На душе у Саши было щекотно. Он и сердился на друга — осталось только и тому ещё в плен попасть! И плакать хотелось от нежности: отчаянно Антоха жизнью ради него рискует…
— В лес сможешь их заманить?
— Не знаю! Поста…
Вождь Яли прервал Сашкин ответ, лично поставив мальчика на ноги. Сашка зашипел от боли. Но стоять было можно.
Какая-то там поговорка была про положительное… То ли анекдот… Ага! «Пока всё не так уж плохо» — думал мужик, пролетая мимо двенадцатого этажа. Как раз про него. Копьём не ткнули, чтобы замолчал. Рукой не пхнули. Поставили на ноги. Значит, говорить хотят.
Озадачил, значит, Антошка этого поганого вождя.
— Кто это? — осведомился поганый вождь.
Чёрт, сломленность изображать или наглость?
Лучше — сломленность. Чтобы не опасались сопротивления.
— Это Штырчик. Я говорил. Ты слышал. Попал к аннува.
— Что говорит?
Чтобы вы меня отпустили, уроды!
— Чтобы я помог ему освободиться. Он не хочет у аннува. Аннува плохие.
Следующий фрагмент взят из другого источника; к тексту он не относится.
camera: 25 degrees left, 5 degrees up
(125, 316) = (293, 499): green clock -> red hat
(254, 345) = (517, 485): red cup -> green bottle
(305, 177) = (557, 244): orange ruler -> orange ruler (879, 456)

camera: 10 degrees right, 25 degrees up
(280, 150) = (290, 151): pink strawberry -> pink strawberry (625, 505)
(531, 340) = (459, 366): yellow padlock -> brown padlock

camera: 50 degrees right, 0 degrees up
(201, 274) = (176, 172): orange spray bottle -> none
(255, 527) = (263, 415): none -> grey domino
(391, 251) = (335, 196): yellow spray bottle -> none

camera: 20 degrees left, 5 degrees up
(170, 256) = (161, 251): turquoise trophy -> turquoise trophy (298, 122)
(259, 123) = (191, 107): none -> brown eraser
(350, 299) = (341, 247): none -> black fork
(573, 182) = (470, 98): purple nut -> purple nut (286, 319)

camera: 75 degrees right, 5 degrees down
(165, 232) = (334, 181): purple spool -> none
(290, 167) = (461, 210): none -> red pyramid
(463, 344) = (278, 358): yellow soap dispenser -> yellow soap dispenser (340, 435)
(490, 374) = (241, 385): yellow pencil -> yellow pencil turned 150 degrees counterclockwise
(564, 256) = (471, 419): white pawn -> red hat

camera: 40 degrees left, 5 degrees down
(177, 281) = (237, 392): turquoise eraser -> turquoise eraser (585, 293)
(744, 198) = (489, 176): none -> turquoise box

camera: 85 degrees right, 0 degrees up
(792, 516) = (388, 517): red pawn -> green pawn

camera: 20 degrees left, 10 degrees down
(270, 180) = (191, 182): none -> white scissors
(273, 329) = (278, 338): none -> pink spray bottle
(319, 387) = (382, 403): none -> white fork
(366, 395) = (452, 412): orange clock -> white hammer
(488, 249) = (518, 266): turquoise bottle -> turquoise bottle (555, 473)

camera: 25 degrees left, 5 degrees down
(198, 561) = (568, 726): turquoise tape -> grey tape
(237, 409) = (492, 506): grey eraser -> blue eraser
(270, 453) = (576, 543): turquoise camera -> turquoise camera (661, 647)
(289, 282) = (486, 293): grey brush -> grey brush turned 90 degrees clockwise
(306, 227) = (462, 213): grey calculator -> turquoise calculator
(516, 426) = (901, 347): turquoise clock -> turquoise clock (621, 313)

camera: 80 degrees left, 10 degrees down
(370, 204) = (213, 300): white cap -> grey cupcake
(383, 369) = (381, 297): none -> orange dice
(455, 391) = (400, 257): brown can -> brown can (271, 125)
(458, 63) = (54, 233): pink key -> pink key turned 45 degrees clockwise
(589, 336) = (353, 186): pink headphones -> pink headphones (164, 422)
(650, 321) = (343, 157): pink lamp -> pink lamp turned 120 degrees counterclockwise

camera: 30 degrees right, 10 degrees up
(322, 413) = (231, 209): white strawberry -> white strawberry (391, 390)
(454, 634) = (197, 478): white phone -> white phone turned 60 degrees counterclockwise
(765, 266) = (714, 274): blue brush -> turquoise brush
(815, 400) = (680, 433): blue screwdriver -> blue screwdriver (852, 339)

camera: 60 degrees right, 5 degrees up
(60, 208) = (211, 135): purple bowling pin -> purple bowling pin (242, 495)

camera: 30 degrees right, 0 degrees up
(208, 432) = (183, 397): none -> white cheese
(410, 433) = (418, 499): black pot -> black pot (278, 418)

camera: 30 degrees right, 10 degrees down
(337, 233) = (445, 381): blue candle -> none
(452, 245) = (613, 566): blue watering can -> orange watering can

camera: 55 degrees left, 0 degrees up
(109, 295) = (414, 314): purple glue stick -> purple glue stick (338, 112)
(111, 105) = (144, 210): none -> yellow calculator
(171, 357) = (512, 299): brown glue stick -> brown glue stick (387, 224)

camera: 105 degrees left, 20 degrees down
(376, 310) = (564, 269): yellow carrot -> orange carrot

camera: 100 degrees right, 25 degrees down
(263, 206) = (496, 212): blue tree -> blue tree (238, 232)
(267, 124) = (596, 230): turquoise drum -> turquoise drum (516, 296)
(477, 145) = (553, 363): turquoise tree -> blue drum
Хитрый подпольщик на допросе у фашистов, ага!
* * *
Антон увидел, как Сашку поставили на ноги. Значит, маленькая цель достигнута: есть того пока не будут. Надо, как в американских фильмах про заложников, переговоры тянуть.
Краем глаза Антон приметил, что сзади в кустах тёмной тенью примостился Кыр. Стало теплее. Он не один. Арруги поверили в возможность победы над уламрами, поверили в то, что пришлый мальчишка знает, как этого добиться.